“Trono Vacío”


El silencio, después de la Ascensión Dorada, no trajo la paz. Trajo una nueva y más profunda clase de miedo. La noticia de la simbiosis de la Sonata Pura con el Supresor Orbital Mozart llegó a los niveles más altos del Alto Mando de Berlín no como un informe de batalla, sino como el anuncio del fin de una era. Un terremoto silencioso que sacudió los cimientos mismos de su poder, de su fe en la tecnología, de su control sobre el mundo.

Y en una habitación blanca y solitaria en el ala médica, Elric Damonth escuchó la noticia y lo entendió todo.

Estaba de pie, su cuerpo un mapa de vendas y cicatrices recientes, apoyándose en la pared para no caer. Aún no se le permitía salir, pero la quietud forzada le había dado tiempo para pensar, para conectar los hilos, para escuchar la melodía oculta tras el ruido de la guerra. Había seguido los informes fragmentados de Roma a través de canales no oficiales, cada actualización una nueva pieza en un rompecabezas aterrador.

El Cántico. La purga en los archivos. La carrera por la Sonata Pura. El ascenso. Y ahora, esto. El arma, la partitura de reescritura de los Volker, ahora estaba completa. Perfectamente afinada con el catalizador de la Sonata Pura y alojada en el instrumento de ejecución más poderoso jamás creado por el hombre: un Supresor Orbital.

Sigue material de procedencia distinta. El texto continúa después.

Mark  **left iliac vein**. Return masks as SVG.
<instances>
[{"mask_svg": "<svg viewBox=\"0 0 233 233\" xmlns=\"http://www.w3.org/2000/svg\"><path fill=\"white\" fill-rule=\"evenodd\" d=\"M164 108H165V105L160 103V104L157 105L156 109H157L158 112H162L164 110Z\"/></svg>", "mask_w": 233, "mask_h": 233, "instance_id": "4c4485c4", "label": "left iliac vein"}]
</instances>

El "Silenciamiento" de Roma no había sido el ataque final. Había sido la Fase Uno. El ensayo. Ahora, con el arma cargada y apuntando, estaban listos para el concierto. Una purga selectiva, limpia y absoluta de cada Compositor, de cada Soundbringer, de cada anomalía que no encajara en la visión de un mundo perfectamente afinado y silencioso.

Era la jugada final.

Y en ese instante de terrible claridad, algo dentro de Elric se rompió. No fue el dolor de sus heridas. Fue la paciencia. La calma del sanador. El estoicismo del Ancla.

Su puño se estrelló contra la pared.

El impacto no fue un sonido sordo. Fue un BOOM que resonó por todo el ala médica, una nota de pura y desenfrenada furia que hizo vibrar el suelo y silenció los murmullos de los heridos. Fue el sonido de un hombre que había soportado demasiado, que había perdido demasiado, que finalmente se negaba a seguir siendo una pieza pasiva en el juego de otro. Por primera vez en quince años, Elric Damonth estaba verdadera, profunda y absolutamente enfadado.

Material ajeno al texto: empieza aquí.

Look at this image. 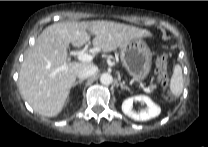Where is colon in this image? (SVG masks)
Listing matches in <instances>:
<instances>
[{"mask_svg": "<svg viewBox=\"0 0 208 147\" xmlns=\"http://www.w3.org/2000/svg\"><path fill=\"white\" fill-rule=\"evenodd\" d=\"M158 73L162 84L166 86L168 83V78H167V70H166V64L164 58H162L158 63Z\"/></svg>", "mask_w": 208, "mask_h": 147, "instance_id": "colon-1", "label": "colon"}]
</instances>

Ignoró el dolor punzante en sus nudillos, ahora ensangrentados. Se arrancó las vías intravenosas, ignoró los gritos de una enfermera que entró corriendo. Caminó, cojeando pero con una velocidad febril, hacia su casillero. Se vistió. No con el pijama del hospital. Con el uniforme negro de Magister Mayor. Estaba arrugado, manchado de la sangre de Roma, pero al ponérselo, sintió que se ponía de nuevo su propia piel.

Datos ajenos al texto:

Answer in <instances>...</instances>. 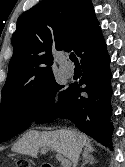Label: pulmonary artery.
Wrapping results in <instances>:
<instances>
[{"mask_svg":"<svg viewBox=\"0 0 125 167\" xmlns=\"http://www.w3.org/2000/svg\"><path fill=\"white\" fill-rule=\"evenodd\" d=\"M60 71L67 78L72 77L74 74V68L66 67L62 62H60Z\"/></svg>","mask_w":125,"mask_h":167,"instance_id":"1","label":"pulmonary artery"}]
</instances>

El viaje a través de los corredores del Comité de Defensa fue una marcha de guerra. El sonido de sus botas desiguales sobre el mármol pulido era un tambor furioso. Los Compositores y el personal que se cruzaban con él se apartaban, sus ojos abiertos por la sorpresa y el miedo. Veían su rostro, una máscara de determinación helada, veían la furia contenida en sus hombros. No veían al sanador. Veían a un verdugo.

Llegó a las puertas del ala del Alto Mando. Dos guardias de élite, jóvenes que probablemente lo idolatraban, le bloquearon el paso.

«Magister Damonth… Señor, no tiene autorización para…».

Elric no se detuvo. No discutió. Simplemente empujó a uno de ellos a un lado con una fuerza que el joven no esperaba. El guardia tropezó y cayó al suelo. Elric ni siquiera lo miró. Abrió las enormes puertas de doble hoja de un portazo que retumbó como un trueno.

Y entró en la guarida del león.

«¡Suficiente!», rugió, su voz llenando la vasta y silenciosa oficina. «¡Suficiente de observar el fin del mundo desde la cima de tu castillo, Lysithea!».

La Directora estaba sentada en su escritorio. No en una consola holográfica de mando, sino en un escritorio de madera convencional, oscuro y antiguo. A su lado, una pila de documentos físicos, de informes encuadernados, se alzaba como una torre de malas noticias. Levantó la vista de los papeles. Su rostro estaba tan neutro e impasible como siempre, pero bajo sus ojos había un matiz de un agotamiento tan profundo que parecía tallado en hueso. Ella también, a su manera, había estado librando una guerra. Una guerra contra la incertidumbre.